> _Action item_:
Copy out, unchanged, the rows running from the line containing "Facebook felületek megváltozhattak, ezért" to the line containing "be az alkalmazás", including both of those lines and nothing else.

-=-=-

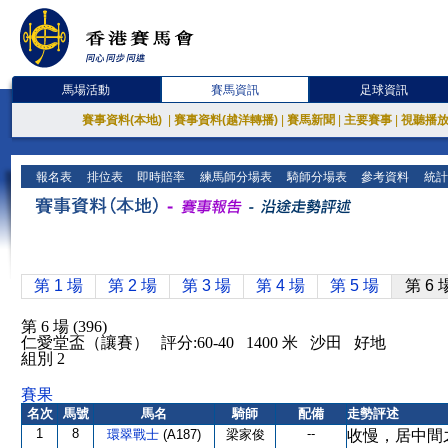
馬場活動
賽馬資訊
足球資訊
賽事資料(本地)
|
賽事資料(越洋轉播)
|
賽馬新聞
|
主要賽事
|
視聽播
報名表
排位表
即時賠率
練馬師分場表
騎師分場表
參考資料
統計
第 1 場
第 2 場
第 3 場
第 4 場
第 5 場
第 6 
第 6 場 (396)
仁愛堂盃（讓賽） 評分:60-40 1400 米 沙田 好地
組別 2
賽果
名次
馬號
馬名
騎師
配備
走勢評述
1
8
--
環翠戰士
(A187)
梁家俊
收慢，居中間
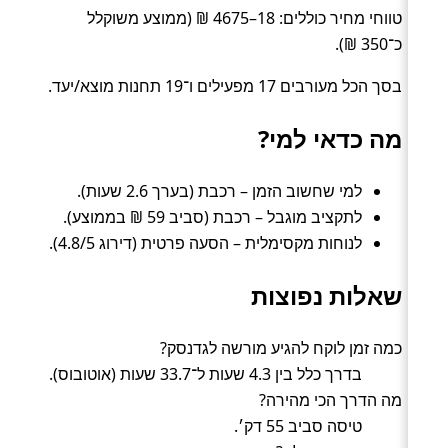
טווחי מחיר כוללים: 18–4675 ₪ (ממוצע משוקלל
כ־350 ₪).
בסך הכל מעורבים 17 מפעילים ו־19 תחנות מוצא/יעד.
מה כדאי למי?
למי שחשוב הזמן – רכבת (בערך 2.6 שעות).
לתקציב מוגבל – רכבת (סביב 59 ₪ בממוצע).
לנוחות מקסימלית – הסעה פרטית (דירוג 4.8/5).
שאלות נפוצות
כמה זמן לוקח להגיע מורשה לגדנסק?
בדרך כלל בין 4.3 שעות ל־33.7 שעות (אוטובוס).
מה הדרך הכי מהירה?
טיסה סביב 55 דק׳.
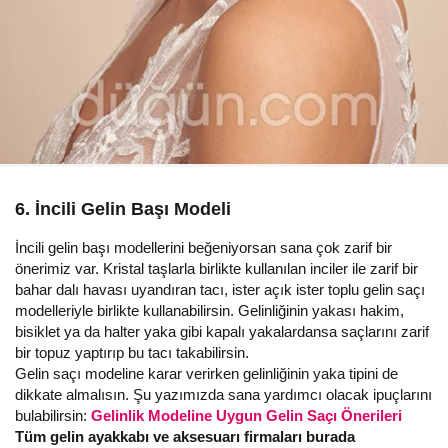
6. İncili Gelin Başı Modeli
İncili gelin başı modellerini beğeniyorsan sana çok zarif bir
önerimiz var. Kristal taşlarla birlikte kullanılan inciler ile zarif bir
bahar dalı havası uyandıran tacı, ister açık ister toplu gelin saçı
modelleriyle birlikte kullanabilirsin. Gelinliğinin yakası hakim,
bisiklet ya da halter yaka gibi kapalı yakalardansa saçlarını zarif
bir topuz yaptırıp bu tacı takabilirsin.
Gelin saçı modeline karar verirken gelinliğinin yaka tipini de
dikkate almalısın. Şu yazımızda sana yardımcı olacak ipuçlarını
bulabilirsin:
Gelinlik Modeline Uygun Gelin Saçı Önerileri
Tüm gelin ayakkabı ve aksesuarı firmaları burada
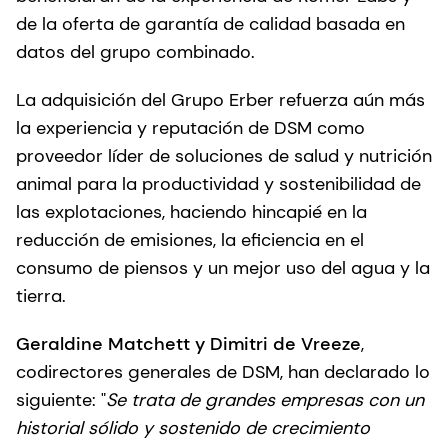
de la oferta de garantía de calidad basada en
datos del grupo combinado.
La adquisición del Grupo Erber refuerza aún más
la experiencia y reputación de DSM como
proveedor líder de soluciones de salud y nutrición
animal para la productividad y sostenibilidad de
las explotaciones, haciendo hincapié en la
reducción de emisiones, la eficiencia en el
consumo de piensos y un mejor uso del agua y la
tierra.
Geraldine Matchett y Dimitri de Vreeze
,
codirectores generales de DSM, han declarado lo
siguiente: "
Se trata de grandes empresas con un
historial sólido y sostenido de crecimiento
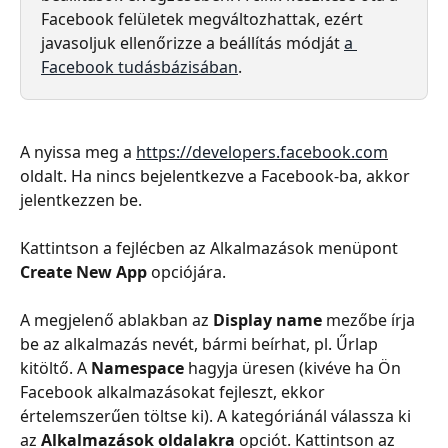
Facebook felületek megváltozhattak, ezért 
javasoljuk ellenőrizze a beállítás módját 
a 
Facebook tudásbázisában
.
A nyissa meg a 
https://developers.facebook.com
oldalt. Ha nincs bejelentkezve a Facebook-ba, akkor 
jelentkezzen be.
Kattintson a fejlécben az Alkalmazások menüpont 
Create New App
 opciójára.
A megjelenő ablakban az 
Display name
 mezőbe írja 
be az alkalmazás nevét, bármi beírhat, pl. Űrlap 
kitöltő. A 
Namespace
 hagyja üresen (kivéve ha Ön 
Facebook alkalmazásokat fejleszt, ekkor 
értelemszerűen töltse ki). A kategóriánál válassza ki 
az 
Alkalmazások oldalakra
 opciót. Kattintson az 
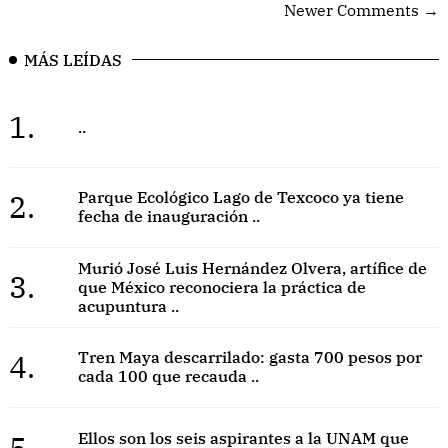
Newer Comments →
MÁS LEÍDAS
1.
..
2.
Parque Ecológico Lago de Texcoco ya tiene
fecha de inauguración ..
Murió José Luis Hernández Olvera, artífice de
3.
que México reconociera la práctica de
acupuntura ..
4.
Tren Maya descarrilado: gasta 700 pesos por
cada 100 que recauda ..
5.
Ellos son los seis aspirantes a la UNAM que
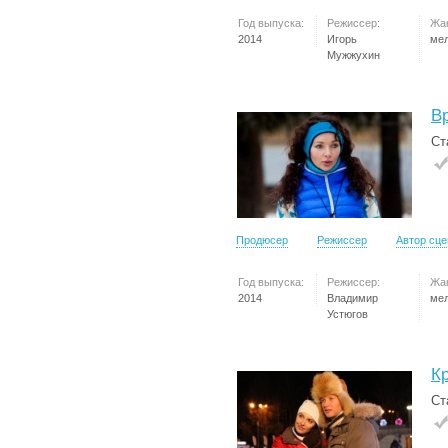
Год выпуска:
Режиссер:
Жа
2014
Игорь
ме
Мужжухин
В
Ст
Продюсер
Режиссер
Автор сц
Год выпуска:
Режиссер:
Жа
2014
Владимир
ме
Устюгов
К
Ст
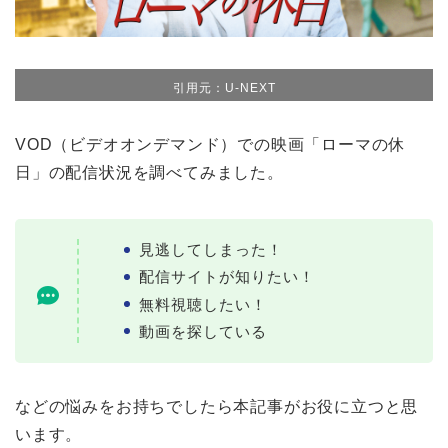
引用元：U-NEXT
VOD（ビデオオンデマンド）での映画「ローマの休
日」の配信状況を調べてみました。
見逃してしまった！
配信サイトが知りたい！
無料視聴したい！
動画を探している
などの悩みをお持ちでしたら本記事がお役に立つと思
います。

-=-=-

> _Exercise solution_:
Facebook felületek megváltozhattak, ezért 
javasoljuk ellenőrizze a beállítás módját 
a 
Facebook tudásbázisában
.
A nyissa meg a 
https://developers.facebook.com
oldalt. Ha nincs bejelentkezve a Facebook-ba, akkor 
jelentkezzen be.
Kattintson a fejlécben az Alkalmazások menüpont 
Create New App
 opciójára.
A megjelenő ablakban az 
Display name
 mezőbe írja 
be az alkalmazás nevét, bármi beírhat, pl. Űrlap 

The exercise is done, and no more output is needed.